October 27, 2022 – Notice of the Joint Committee Meeting issued by the Clerk of the Louisiana House of Representatives.

November 4, 2022 (Friday) – Attorney Green files ninth Ex Parte Motion for Legislative Continuance based upon the committee meeting.

November 7, 2022 (Monday) – Attorney Prescott files an opposition to the ninth continuance request with expedited hearing requested. Judge Steven Tureau denies the motion the same day.

November 9, 2022 – Attorney Green files Application for Supervisory Writ with the Louisiana Supreme Court after hours. Attorney Prescott files an Opposition to Application for Supervisory Writ.

November 10, 2022 – Louisiana Supreme Court grants the continuance of the trial, which opinion contains three dissents and one concurrence. Ducote v. Magette, 22-1649 (La. 11/10/22), 349 So.3d 984. Trial is reset for November 15, 2022.

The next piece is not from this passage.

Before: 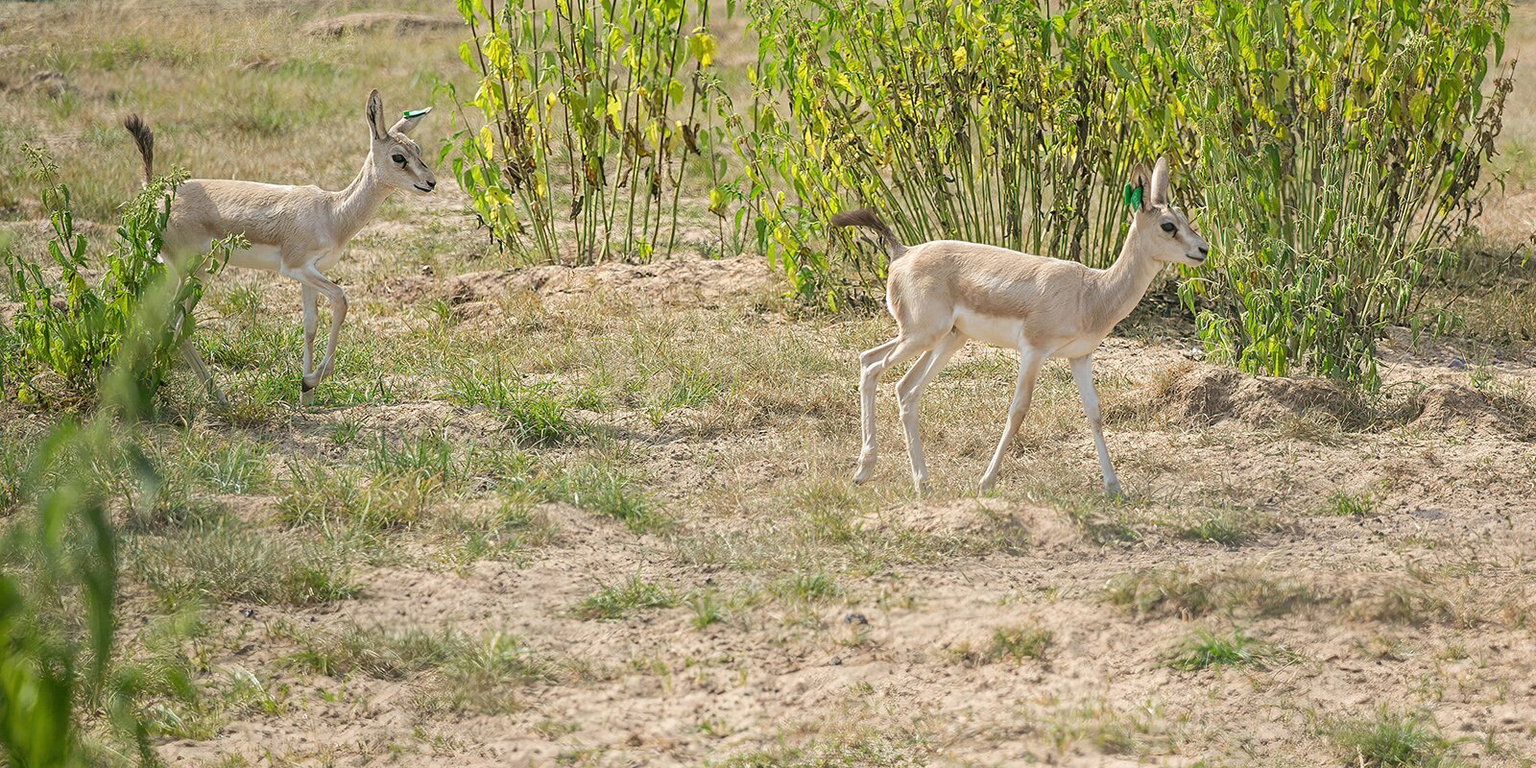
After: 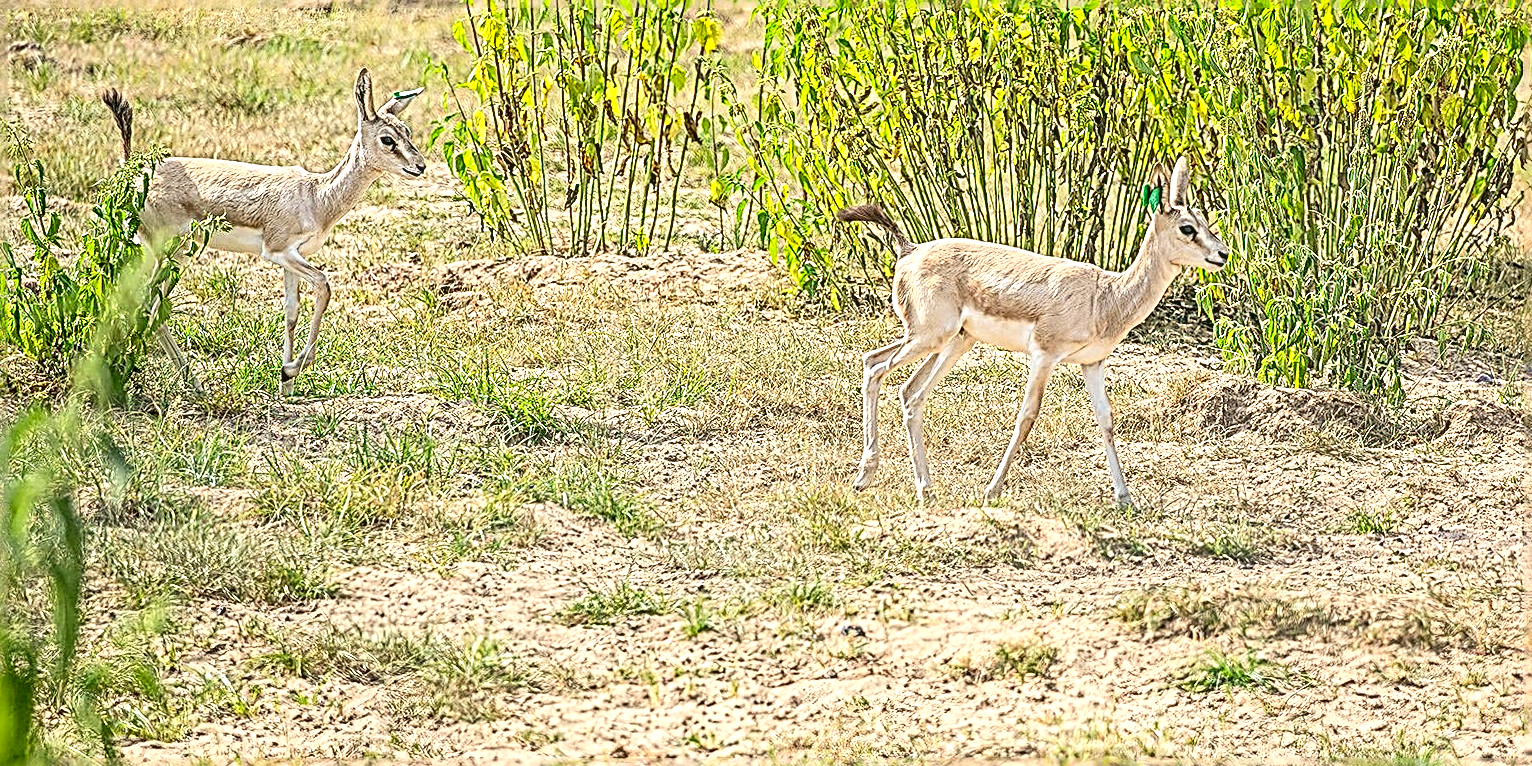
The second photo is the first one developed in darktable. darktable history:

November 15, 2022 – Attorney Prescott files first and only Motion for Continuance based on the birth of her third child on November 14, 2022.

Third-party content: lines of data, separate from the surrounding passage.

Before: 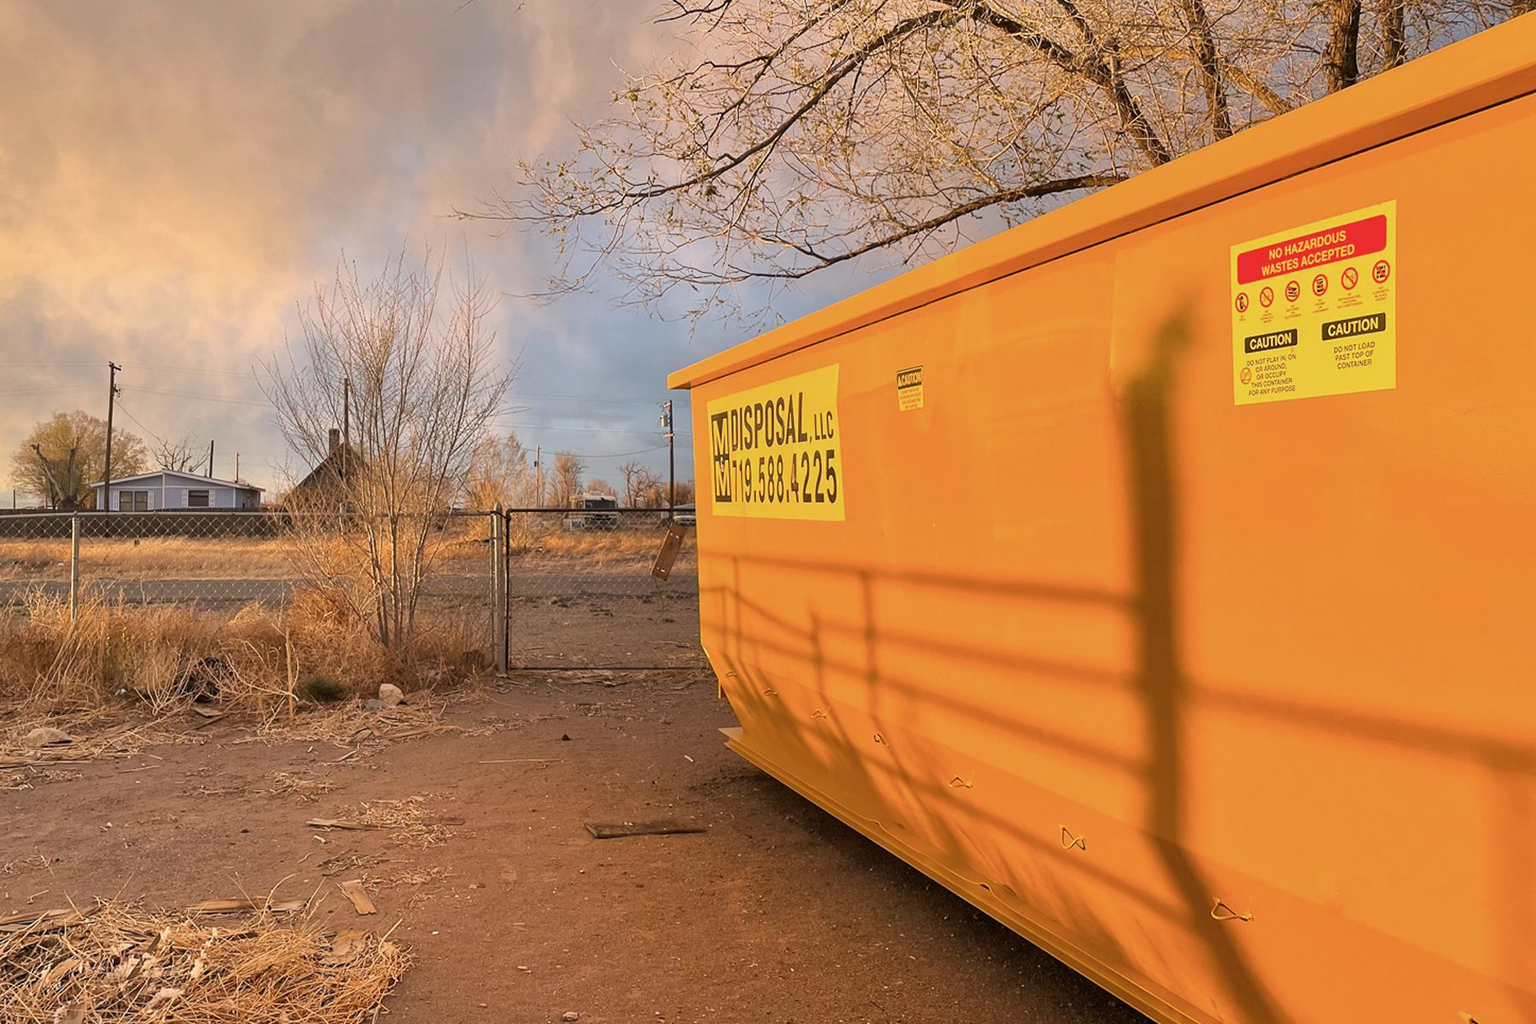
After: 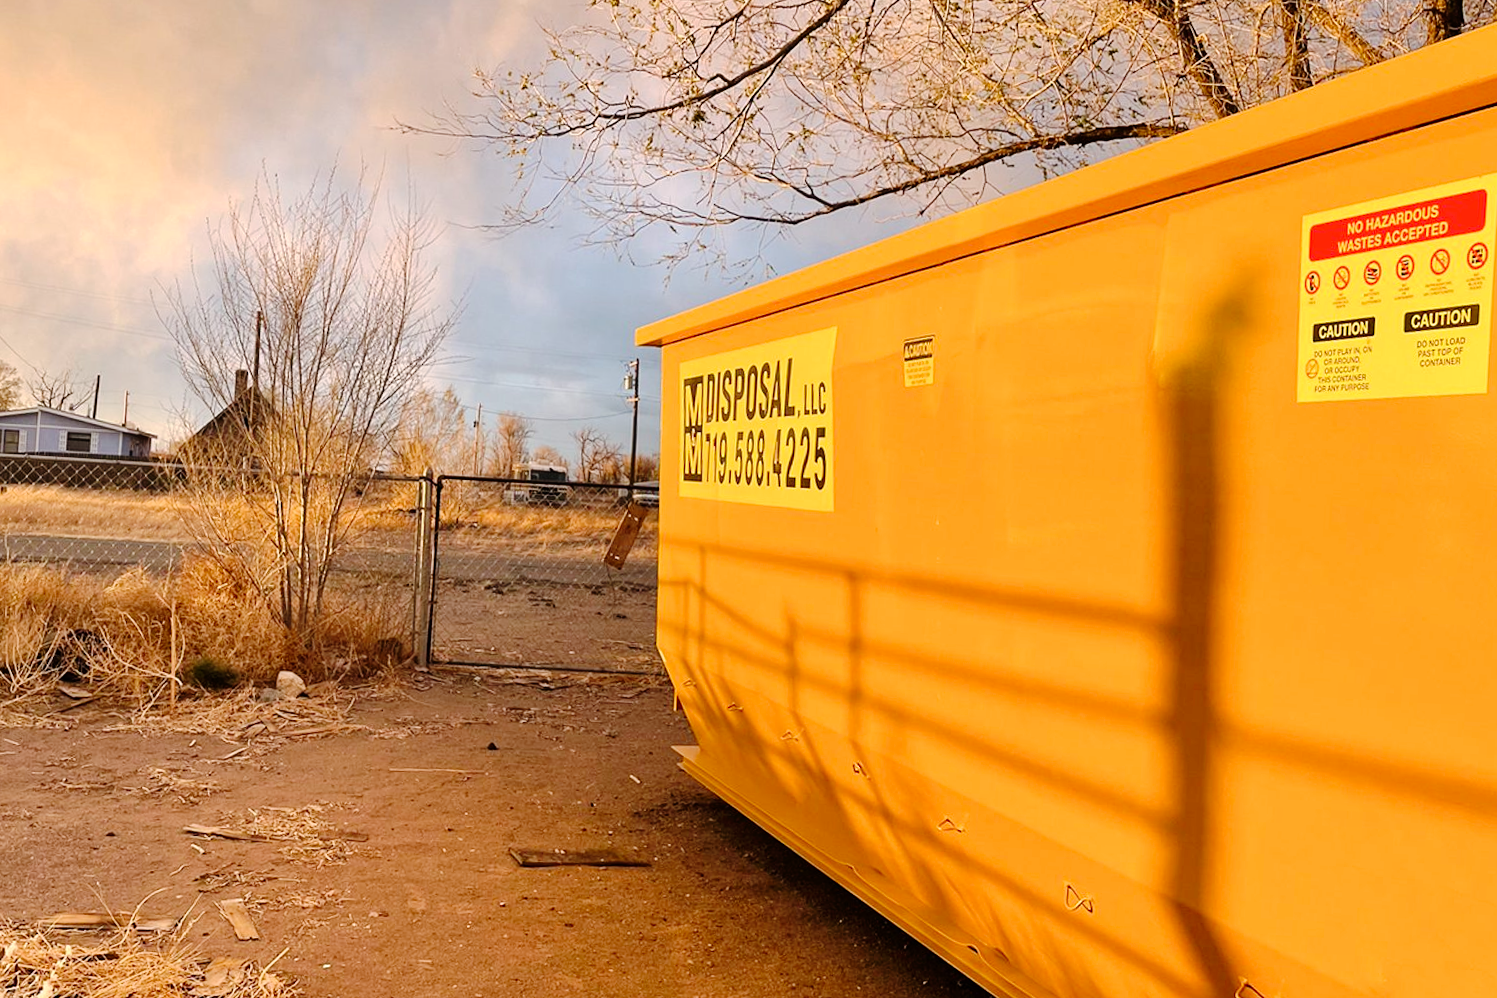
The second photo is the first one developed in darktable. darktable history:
crop and rotate: angle -3.27°, left 5.211%, top 5.211%, right 4.607%, bottom 4.607%
exposure: black level correction -0.003, exposure 0.04 EV, compensate highlight preservation false
tone equalizer: on, module defaults
tone curve: curves: ch0 [(0, 0) (0.003, 0) (0.011, 0.001) (0.025, 0.001) (0.044, 0.003) (0.069, 0.009) (0.1, 0.018) (0.136, 0.032) (0.177, 0.074) (0.224, 0.13) (0.277, 0.218) (0.335, 0.321) (0.399, 0.425) (0.468, 0.523) (0.543, 0.617) (0.623, 0.708) (0.709, 0.789) (0.801, 0.873) (0.898, 0.967) (1, 1)], preserve colors none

Trial is continued to November 30, 2022.

November 30, 2022 – Trial commences. Due to time constraints, recessed to restart on January 6, 2023.

January 6, 2023 – Trial concludes and Judgment is rendered.

At no point during any of these proceedings did Attorney Green reach out to counsel for Magette or the Court in an attempt to amicably resolve any scheduling issues between the case pending before the Court and his legislative duties. Instead, Attorney Green filed NINE continuances, costing the Clerk of Court for the Parish of Ascension, and ultimately other litigants in the Court. Attorney Green flaunted his position with the legislature and intentionally disturbed the November 10, 2022 scheduled bench trial. Several of the motions sought to retroactively extend and/or continue deadlines that had already passed, including the time to respond to discovery, the time to file a Motion for New Trial, and the time to file an Application for Supervisory Writ with both the Appellate and Supreme Courts.